Sì, chi diviene discepolo di Gesù non è più come prima; da quel momento – come scrive l’evangelista – è un’altra persona: riceve infatti un “potere” che prima non aveva: il potere di cacciare gli spiriti immondi, di guarire ogni malattia e infermità. Ed è un potere che ricevono i discepoli di ogni tempo. Ogni cristiano che ascolta il Vangelo e cerca di seguirlo, riceve, sin dal battesimo, la forza dello Spirito Santo. E’ dato a tutti. E tutti hanno il dovere di esercitarlo. Un dovere primario, ricevuto direttamente dall’alto. Certo, è un potere che possiamo chiamare “debole” per non confonderlo con quello della politica, dell’economia o delle armi…E’ il potere dello Spirito, il potere della Parola di Dio che è come una spada “efficace e più tagliente di ogni spada a doppio taglio”, come scrive la Lettera agli Ebrei (4,12). Questo e solo questo è il solo potere che i discepoli ricevono da Dio nella sua Chiesa.

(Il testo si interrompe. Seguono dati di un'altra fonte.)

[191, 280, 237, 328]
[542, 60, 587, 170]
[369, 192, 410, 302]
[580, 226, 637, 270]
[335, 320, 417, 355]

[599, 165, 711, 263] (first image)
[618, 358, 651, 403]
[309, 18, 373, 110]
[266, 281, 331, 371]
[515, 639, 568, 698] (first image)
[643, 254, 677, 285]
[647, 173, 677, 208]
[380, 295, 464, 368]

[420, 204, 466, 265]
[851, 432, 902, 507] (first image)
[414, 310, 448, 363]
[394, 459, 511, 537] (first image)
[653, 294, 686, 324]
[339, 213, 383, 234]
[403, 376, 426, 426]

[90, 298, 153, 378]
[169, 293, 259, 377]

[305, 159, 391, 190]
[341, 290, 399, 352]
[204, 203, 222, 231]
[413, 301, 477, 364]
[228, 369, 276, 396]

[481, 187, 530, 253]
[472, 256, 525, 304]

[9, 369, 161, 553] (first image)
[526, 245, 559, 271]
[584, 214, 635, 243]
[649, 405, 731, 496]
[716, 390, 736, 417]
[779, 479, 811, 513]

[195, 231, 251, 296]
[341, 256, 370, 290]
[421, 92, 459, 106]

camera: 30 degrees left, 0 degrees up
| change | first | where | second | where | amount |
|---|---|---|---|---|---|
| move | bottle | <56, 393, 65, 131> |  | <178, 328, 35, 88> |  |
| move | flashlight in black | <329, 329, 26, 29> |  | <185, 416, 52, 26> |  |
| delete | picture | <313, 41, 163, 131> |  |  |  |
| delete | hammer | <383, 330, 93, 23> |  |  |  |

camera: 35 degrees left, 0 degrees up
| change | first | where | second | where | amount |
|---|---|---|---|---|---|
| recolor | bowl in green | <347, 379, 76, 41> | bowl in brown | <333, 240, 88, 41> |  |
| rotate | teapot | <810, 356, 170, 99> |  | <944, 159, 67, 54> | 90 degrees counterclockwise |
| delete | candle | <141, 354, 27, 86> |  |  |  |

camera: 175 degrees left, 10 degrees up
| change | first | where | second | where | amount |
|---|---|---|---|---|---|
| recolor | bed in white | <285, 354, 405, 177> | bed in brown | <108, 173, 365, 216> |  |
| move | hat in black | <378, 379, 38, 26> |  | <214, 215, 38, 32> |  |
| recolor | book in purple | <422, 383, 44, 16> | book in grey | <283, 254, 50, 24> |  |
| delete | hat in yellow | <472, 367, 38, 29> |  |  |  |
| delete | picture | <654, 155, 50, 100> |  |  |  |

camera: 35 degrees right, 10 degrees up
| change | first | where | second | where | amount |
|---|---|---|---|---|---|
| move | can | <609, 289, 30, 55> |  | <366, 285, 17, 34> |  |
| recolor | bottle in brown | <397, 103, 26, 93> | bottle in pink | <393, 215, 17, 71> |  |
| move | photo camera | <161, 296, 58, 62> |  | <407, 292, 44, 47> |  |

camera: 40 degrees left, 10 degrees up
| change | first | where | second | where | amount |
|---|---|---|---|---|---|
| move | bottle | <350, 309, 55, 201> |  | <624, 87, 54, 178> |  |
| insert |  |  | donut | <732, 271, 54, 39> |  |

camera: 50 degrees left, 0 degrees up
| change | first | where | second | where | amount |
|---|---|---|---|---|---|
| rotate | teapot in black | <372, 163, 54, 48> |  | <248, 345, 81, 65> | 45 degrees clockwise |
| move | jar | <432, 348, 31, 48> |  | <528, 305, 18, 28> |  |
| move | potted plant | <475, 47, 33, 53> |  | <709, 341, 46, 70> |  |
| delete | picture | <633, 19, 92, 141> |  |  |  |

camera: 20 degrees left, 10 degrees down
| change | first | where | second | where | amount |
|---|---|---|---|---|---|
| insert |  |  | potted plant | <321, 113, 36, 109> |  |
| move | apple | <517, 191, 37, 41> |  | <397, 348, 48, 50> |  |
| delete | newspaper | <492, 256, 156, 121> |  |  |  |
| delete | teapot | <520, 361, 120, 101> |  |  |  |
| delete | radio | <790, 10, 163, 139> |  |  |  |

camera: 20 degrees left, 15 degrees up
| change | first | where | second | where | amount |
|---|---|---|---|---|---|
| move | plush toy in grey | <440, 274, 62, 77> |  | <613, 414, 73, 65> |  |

Per questo Gesù, nel mandarli, dice loro: “Non vi procurate oro o argento o denaro per le vostre tasche, non una borsa per il viaggio, né due tuniche, né calzature e neppure un bastone”. L’unico loro tesoro è il Vangelo del Regno, la buona notizia che iniziava una storia nuova, di fraternità, di giustizia. Non è un Regno astratto, lontano, fatto di parole. E’ una storia vicina, liberante, coinvolgente, per tutti. Gesù dice: “strada facendo”, appunto, sulla strada, con la gente, dentro la loro storia. E’ dentro la storia della gente che irrompe il Vangelo. E’ un’opera di liberazione dal male: “guarite gli infermi, risuscitate i morti, mondate i lebbrosi, scacciate i demoni”. Sì, il Vangelo è una forza che cambia la storia, anche quella di oggi, quella dei nostri giorni, mentre muove folle stanche e sfinite le quali più che senza pastore hanno spesso mercenari che le guidano e lupi che le vessano. E, a quei discepoli sempre più stupiti di tanta fiducia, Gesù aggiunge: “avete ricevuto gratuitamente, date gratuitamente”. Quel “potere” viene da Dio che lo dona ai discepoli di ogni tempo, anche a noi. Guai a nasconderlo per pigrizia o per paura e tanto meno per vantarsene! Dobbiamo donare “gratuitamente” agli altri quel che gratuitamente abbiamo ricevuto. Mons. Romero – pochi mesi prima di essere ucciso sull’altare - diceva che il Vangelo chiede a tutti i cristiani di oggi di essere martiri, ossia di dare la propria vita per gli altri. E’ il potere dell’amore di Dio che ci spinge a commuoverci su tutti, particolarmente per i più poveri. E’ questo l’amore che cambia anche la storia di oggi. Perché è con questo amore che inizia il regno di Dio sulla terra. Ringraziamo il Signore perché continua a chiamarci e ad affidarci il potere di amore tutti e di cambiare il mondo.